Gandalf + Mazirian is the D&D wizard, and from the D&D wizard comes pretty much every other wizard in modern culture. And, granting that they are interpreted as high level spells in D&D, it's worth noting that Mazirian can only cast 5 spells in a day, which makes him what level? Mazirian (and Vance generally) gives D&D many of its high level spells - Prismatic Spray for instance. Mazirian is also doing his magic in the far future - magic and technology are the same. This completes the creation of the non-occult arcane wizard of D&D whose is human but whose powers come entirely from within.

The irony of course for me is that now the D&D wizard is generally perceived as being too weak and too constrained. There is a strong continual push for the wizard to become a demigod, and then to leap over that to full blown godhood. The perceptions of what is appropriately wizardly grow in the same way that the powers of any comic book character with powers tend to grow over time - not merely faster than a speeding bullet, but faster than light; not merely able to leap a tall building in a single bound, but to fly at will, not merely stronger than a locomotive but able to move mountains, etc.
 

WayneLigon

Adventurer
Yeah, except for wizards written in novels for D&D/PF, no wizard in any literary tradition is as powerful as D&D wizards. So really you shouldn't be using D&D as your core source of "what is a wizard" when comparing to movies and literature.
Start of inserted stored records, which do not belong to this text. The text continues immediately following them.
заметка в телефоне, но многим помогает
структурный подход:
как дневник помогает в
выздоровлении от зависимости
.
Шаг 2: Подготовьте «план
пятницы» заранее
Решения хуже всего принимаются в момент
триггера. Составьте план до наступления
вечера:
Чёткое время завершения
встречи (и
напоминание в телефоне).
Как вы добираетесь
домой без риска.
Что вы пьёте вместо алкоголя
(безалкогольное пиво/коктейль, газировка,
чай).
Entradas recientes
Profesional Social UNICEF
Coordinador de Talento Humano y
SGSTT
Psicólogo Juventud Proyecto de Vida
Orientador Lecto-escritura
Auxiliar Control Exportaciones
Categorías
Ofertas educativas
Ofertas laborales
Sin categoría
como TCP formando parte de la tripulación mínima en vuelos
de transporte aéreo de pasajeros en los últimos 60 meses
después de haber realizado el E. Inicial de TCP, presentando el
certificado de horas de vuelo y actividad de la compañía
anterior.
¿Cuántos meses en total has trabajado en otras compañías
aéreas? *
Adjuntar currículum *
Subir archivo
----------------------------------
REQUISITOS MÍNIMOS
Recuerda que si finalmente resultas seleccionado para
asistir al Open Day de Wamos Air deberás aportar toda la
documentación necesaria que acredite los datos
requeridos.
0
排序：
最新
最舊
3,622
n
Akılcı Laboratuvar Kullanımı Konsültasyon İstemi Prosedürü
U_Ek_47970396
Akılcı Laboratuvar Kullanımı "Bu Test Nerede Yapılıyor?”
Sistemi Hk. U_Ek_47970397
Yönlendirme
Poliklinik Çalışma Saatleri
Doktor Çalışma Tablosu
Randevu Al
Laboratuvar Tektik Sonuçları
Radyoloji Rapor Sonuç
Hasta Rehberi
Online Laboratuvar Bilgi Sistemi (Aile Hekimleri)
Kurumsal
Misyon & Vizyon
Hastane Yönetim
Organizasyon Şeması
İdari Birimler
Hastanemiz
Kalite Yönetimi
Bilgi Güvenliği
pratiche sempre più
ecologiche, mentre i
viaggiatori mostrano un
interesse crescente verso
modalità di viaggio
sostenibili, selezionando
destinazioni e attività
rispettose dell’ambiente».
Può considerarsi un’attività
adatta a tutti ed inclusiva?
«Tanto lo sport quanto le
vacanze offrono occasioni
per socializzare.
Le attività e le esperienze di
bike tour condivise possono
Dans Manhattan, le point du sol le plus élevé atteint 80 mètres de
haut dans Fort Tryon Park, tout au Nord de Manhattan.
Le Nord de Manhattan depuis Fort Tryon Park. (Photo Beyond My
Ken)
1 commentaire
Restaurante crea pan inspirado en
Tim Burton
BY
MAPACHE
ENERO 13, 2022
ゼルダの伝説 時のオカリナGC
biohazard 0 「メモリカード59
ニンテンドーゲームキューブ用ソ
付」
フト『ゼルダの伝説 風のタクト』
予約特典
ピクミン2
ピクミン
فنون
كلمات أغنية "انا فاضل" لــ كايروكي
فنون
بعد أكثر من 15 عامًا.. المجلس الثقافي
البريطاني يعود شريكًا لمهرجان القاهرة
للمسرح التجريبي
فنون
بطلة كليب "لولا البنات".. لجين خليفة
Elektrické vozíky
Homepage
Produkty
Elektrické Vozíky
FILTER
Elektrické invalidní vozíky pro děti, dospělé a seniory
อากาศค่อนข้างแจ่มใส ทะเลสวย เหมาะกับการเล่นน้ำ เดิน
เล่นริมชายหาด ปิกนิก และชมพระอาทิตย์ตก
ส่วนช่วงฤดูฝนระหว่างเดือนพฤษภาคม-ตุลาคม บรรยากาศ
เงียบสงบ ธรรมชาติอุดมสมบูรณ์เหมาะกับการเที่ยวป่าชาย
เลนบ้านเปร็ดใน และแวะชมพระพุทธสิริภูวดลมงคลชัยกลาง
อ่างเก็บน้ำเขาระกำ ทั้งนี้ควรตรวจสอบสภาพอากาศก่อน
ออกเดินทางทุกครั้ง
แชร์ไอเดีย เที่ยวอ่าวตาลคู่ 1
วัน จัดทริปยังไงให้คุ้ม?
Compared to most literary fantasy, D&D is way, way over the top. There is no comparison.

As has been noted in a couple of other threads, lots of lots of authors from '75 on have been influenced in some way by D&D, even second- and third-hand. The vast majority of modern fantasy, I would say, has wizards on par with a lot of D&D wizards save in books (like, just to pick something at random, 'Frostflower and Thorn') where magic is very specific (for instance, most of the magic Frostflower involves manipulating time, so she can destroy iron manacles by rusting them, or bring a baby from conception to birth in an afternoon). I just finished Blood and Iron by Jon Sprunk and wizards are levitating airships, changing the weather, mind-controlling people, etc.